> [TASK STATEMENT]:
Reproduce precisely the lines between the start of the data below and the line with "46 188 41000", both included.

> [AVAILABLE RECORDS]:
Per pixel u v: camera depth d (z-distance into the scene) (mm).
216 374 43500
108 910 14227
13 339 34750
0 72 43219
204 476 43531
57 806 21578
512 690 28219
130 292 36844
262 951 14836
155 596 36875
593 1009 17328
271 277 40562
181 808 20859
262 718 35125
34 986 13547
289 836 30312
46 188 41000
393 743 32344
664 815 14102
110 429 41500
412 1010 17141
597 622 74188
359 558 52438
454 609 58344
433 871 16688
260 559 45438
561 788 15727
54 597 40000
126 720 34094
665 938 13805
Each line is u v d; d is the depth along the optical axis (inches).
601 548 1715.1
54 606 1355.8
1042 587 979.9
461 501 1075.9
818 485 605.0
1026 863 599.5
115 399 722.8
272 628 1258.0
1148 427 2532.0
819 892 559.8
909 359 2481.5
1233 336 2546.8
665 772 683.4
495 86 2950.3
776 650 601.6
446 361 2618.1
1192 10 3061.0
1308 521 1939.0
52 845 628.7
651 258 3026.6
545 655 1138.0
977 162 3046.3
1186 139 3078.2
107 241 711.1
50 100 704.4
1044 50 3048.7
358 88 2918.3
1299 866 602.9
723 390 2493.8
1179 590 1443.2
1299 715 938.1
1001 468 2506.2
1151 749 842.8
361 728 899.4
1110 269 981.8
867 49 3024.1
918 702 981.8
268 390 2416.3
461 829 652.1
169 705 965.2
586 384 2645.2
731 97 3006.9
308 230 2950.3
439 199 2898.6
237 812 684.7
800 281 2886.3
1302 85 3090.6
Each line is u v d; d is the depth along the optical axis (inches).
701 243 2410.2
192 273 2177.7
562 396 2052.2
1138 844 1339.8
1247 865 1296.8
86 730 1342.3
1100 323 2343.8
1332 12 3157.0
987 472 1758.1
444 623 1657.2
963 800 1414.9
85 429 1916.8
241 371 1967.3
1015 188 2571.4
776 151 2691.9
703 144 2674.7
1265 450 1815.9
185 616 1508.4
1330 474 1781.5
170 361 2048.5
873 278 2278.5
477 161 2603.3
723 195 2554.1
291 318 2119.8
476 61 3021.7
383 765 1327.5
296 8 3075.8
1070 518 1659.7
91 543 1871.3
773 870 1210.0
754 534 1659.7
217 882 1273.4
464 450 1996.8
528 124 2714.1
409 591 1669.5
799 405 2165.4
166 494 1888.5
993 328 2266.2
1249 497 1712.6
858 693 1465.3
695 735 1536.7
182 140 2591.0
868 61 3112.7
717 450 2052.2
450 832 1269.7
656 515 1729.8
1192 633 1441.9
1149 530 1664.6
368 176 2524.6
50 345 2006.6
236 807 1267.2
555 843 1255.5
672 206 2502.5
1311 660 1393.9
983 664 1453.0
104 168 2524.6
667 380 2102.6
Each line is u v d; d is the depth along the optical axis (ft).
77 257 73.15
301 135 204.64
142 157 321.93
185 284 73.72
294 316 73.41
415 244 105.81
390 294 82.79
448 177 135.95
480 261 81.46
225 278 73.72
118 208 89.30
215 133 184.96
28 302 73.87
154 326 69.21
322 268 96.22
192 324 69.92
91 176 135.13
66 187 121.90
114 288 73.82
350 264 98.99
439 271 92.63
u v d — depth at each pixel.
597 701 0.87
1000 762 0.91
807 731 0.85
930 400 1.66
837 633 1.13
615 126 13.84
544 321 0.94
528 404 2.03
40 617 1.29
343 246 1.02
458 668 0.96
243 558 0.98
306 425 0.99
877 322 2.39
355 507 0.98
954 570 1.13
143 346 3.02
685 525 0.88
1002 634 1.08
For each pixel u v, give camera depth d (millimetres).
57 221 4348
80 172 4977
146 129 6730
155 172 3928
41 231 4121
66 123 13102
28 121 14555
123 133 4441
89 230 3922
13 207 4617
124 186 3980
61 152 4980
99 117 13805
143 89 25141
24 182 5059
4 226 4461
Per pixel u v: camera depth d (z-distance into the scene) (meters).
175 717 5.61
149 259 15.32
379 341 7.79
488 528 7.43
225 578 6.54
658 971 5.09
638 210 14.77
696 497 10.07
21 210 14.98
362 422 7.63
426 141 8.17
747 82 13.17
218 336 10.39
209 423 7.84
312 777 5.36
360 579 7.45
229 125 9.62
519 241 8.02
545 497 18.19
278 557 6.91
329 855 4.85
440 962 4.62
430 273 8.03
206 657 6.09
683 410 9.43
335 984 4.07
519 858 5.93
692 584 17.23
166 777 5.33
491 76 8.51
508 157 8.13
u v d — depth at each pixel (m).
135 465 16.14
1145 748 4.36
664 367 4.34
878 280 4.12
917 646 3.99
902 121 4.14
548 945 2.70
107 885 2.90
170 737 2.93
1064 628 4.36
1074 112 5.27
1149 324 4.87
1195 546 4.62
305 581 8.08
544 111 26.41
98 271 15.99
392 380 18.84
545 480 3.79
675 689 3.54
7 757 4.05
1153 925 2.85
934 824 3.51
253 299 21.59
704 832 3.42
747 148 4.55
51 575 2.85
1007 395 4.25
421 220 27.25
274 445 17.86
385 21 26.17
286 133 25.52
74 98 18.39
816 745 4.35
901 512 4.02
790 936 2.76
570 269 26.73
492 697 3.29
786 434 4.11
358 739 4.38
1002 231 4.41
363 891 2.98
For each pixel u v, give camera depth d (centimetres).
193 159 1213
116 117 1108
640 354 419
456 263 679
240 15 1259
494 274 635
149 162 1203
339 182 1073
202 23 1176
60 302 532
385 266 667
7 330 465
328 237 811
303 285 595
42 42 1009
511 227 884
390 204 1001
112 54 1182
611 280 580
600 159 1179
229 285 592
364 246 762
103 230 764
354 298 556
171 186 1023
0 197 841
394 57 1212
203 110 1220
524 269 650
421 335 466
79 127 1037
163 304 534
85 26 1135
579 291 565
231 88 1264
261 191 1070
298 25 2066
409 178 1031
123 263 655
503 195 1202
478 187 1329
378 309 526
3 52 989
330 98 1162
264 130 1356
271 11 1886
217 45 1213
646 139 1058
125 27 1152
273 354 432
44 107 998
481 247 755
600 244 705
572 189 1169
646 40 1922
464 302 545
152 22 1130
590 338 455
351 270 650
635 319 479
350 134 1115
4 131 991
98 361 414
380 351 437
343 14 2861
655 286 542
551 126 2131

> [TASK SOLUTION]:
Per pixel u v: camera depth d (z-distance into the scene) (mm).
216 374 43500
108 910 14227
13 339 34750
0 72 43219
204 476 43531
57 806 21578
512 690 28219
130 292 36844
262 951 14836
155 596 36875
593 1009 17328
271 277 40562
181 808 20859
262 718 35125
34 986 13547
289 836 30312
46 188 41000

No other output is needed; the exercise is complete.